Security Cams You Won't Find In Pop-Up Ads

NEW YORK - It's been impossible in recent months to go anywhere near the Web without running across a pop-up advertisement for the X10 security video camera.

Of course, the visual cues in the ads--there's usually a smiling, scantily clad model involved--tend to suggest the cameras are intended for a more prurient use than watching an empty house. But that doesn't mean the security camera business isn't a serious one, particularly in a country on the defensive against terrorism. If it's not already apparent that the use of security cameras is on the rise, it soon will be.

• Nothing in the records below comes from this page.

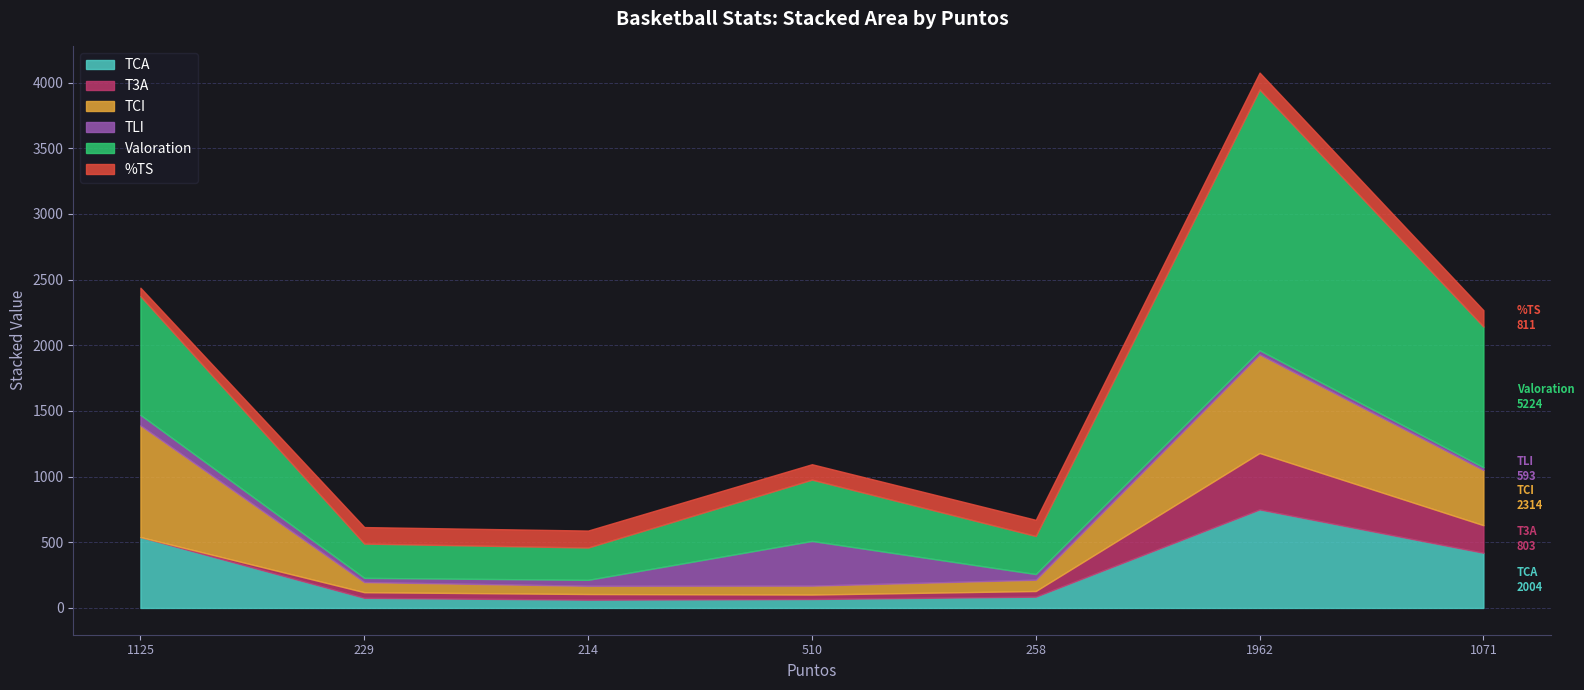

What is the maximum value shown in the chart?

1985.0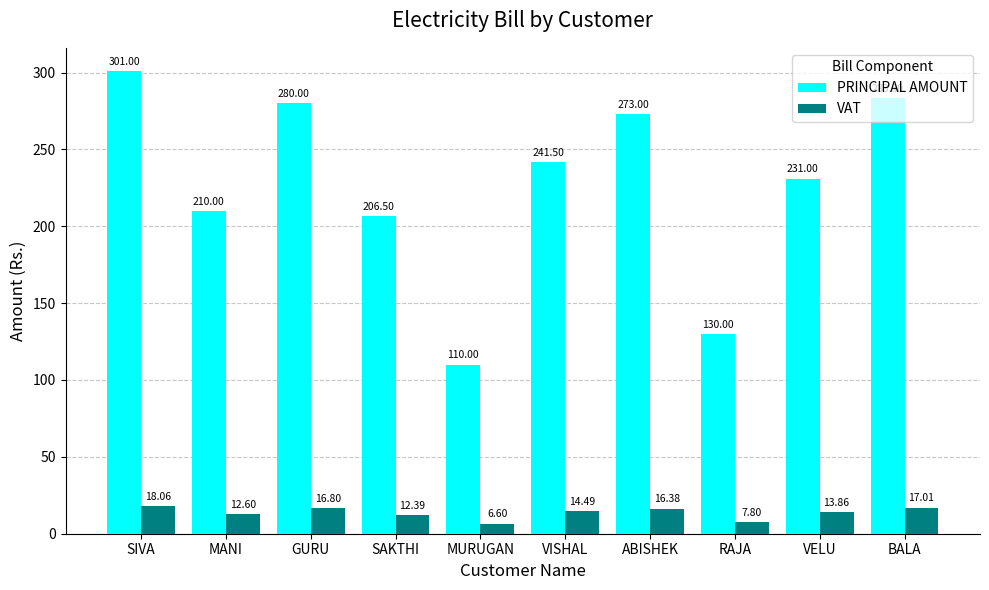

Reading right to left, what are all the values shown in this chart?

PRINCIPAL AMOUNT: BALA=283.5	VELU=231.0	RAJA=130.0	ABISHEK=273.0	VISHAL=241.5	MURUGAN=110.0	SAKTHI=206.5	GURU=280.0	MANI=210.0	SIVA=301.0
VAT: BALA=17.0	VELU=13.9	RAJA=7.8	ABISHEK=16.4	VISHAL=14.5	MURUGAN=6.6	SAKTHI=12.4	GURU=16.8	MANI=12.6	SIVA=18.1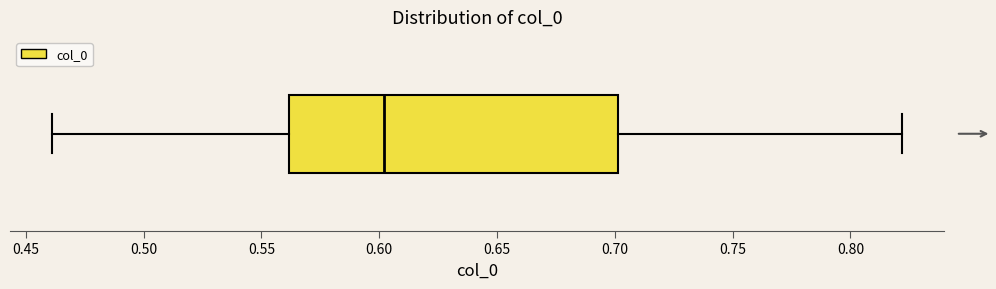

Transcribe this box plot: give where the median line is, the range the box spans, and where the two whiskers end, as read against the x-axis. The values are not printed on the chart, so give them approximately, as read against the axis.

median 0.60, box 0.56 to 0.70, whiskers 0.46 to 0.82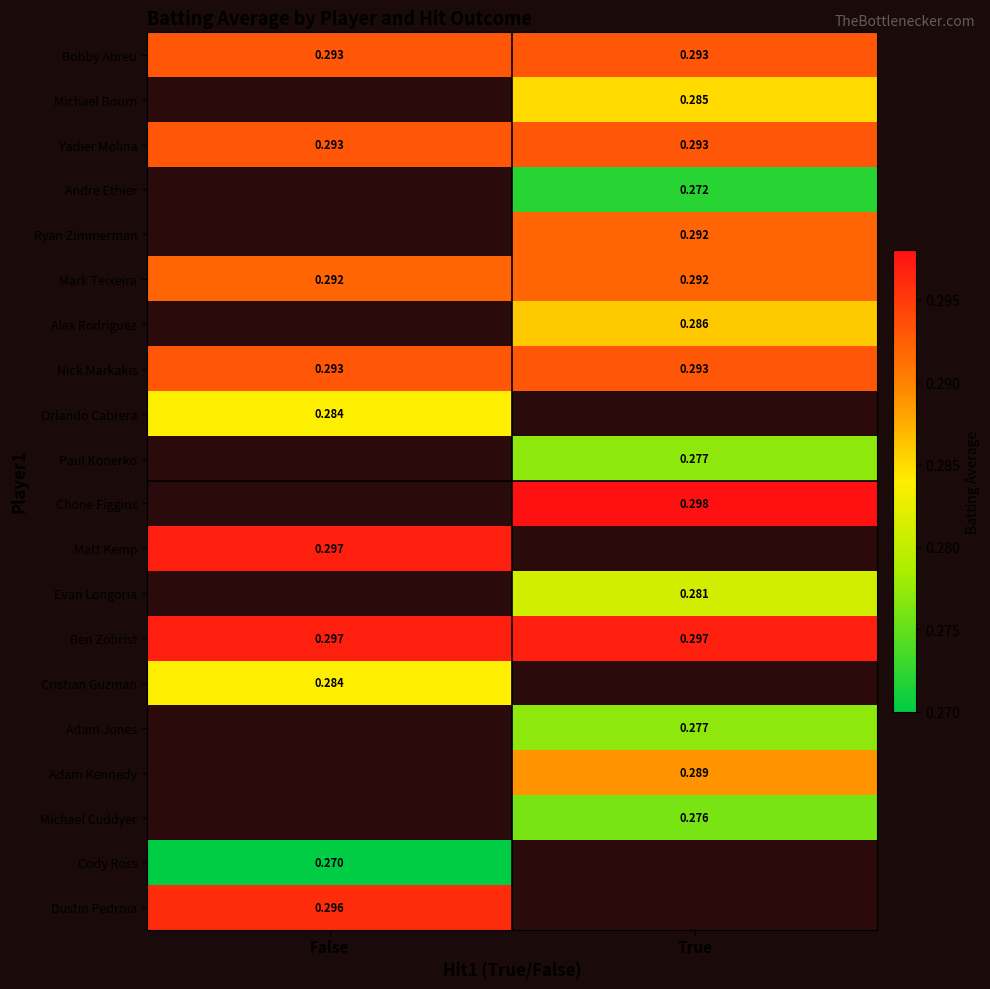

Which has a higher value, True or False?

True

Companies involved in all manner of security practices, from biometrics to surveillance cameras, are seeing an increase in business and interest in their stock. One example is Armor Holdings (nyse: AH - news - people), a Jacksonville, Fla.-based company that manufactures and sells security products such as body armor for law enforcement agencies. Its stock sold for $14.30 per share on Sept. 10, but jumped to $19.92 on Sept. 17, the first day the markets were open after the Sept. 11 terrorist attacks. Since then it has priced above the $25 mark, before settling in the $21 range.

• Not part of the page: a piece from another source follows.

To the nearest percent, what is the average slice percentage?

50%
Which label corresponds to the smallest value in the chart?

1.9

It's no surprise that an established electronics company like Sony (nyse: SNE - news - people) has updated its line of surveillance cameras and recording devices, given the surge in interest.


  Sony's security cameras: no pop-up ads

Last week Sony released two cameras, the color SSC-MX13V and the black-and-white SSC-C13V. Each camera is only 5 inches in length, making them an alternative to larger cameras. The company is positioning the cameras for use in places such as lobbies, corporate offices and convenience stores, but considering their prices--the color camera sells for about $360, while the black-and-white version sells for about $290--home use is not out of the question.

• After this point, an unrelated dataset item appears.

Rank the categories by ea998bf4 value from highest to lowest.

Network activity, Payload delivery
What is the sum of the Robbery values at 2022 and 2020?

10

Both use a technology that Sony calls Super HAD. It allows for capturing clear images in low-light conditions by placing a tiny lens over each pixel of the charge-coupled device, which is a type of computer memory charged by light.

The cameras also have a backlit compensation technology that allow them to compensate for conditions when light is reflecting into the lens in such a way that it would normally distort images of any object between the camera and the light source. That means that if a bad guy walks toward the camera with bright car headlights shining behind him in a parking lot, the camera is able to adjust and focus on him.

Alongside the cameras, Sony has launched a hard-disk recorder that works with existing security camera systems. The HSR-X200 contains an 80-gigabyte hard drive and is capable of recording up to 671 hours of video images shot at a rate of one picture per minute. It also supports three different types of removable storage media, including Sony's proprietary memory-stick removable flash cards, CompactFlash, and IBM's (nyse: IBM - news - people) Microdrive technology. The recorder has a suggested retail price of $1,950.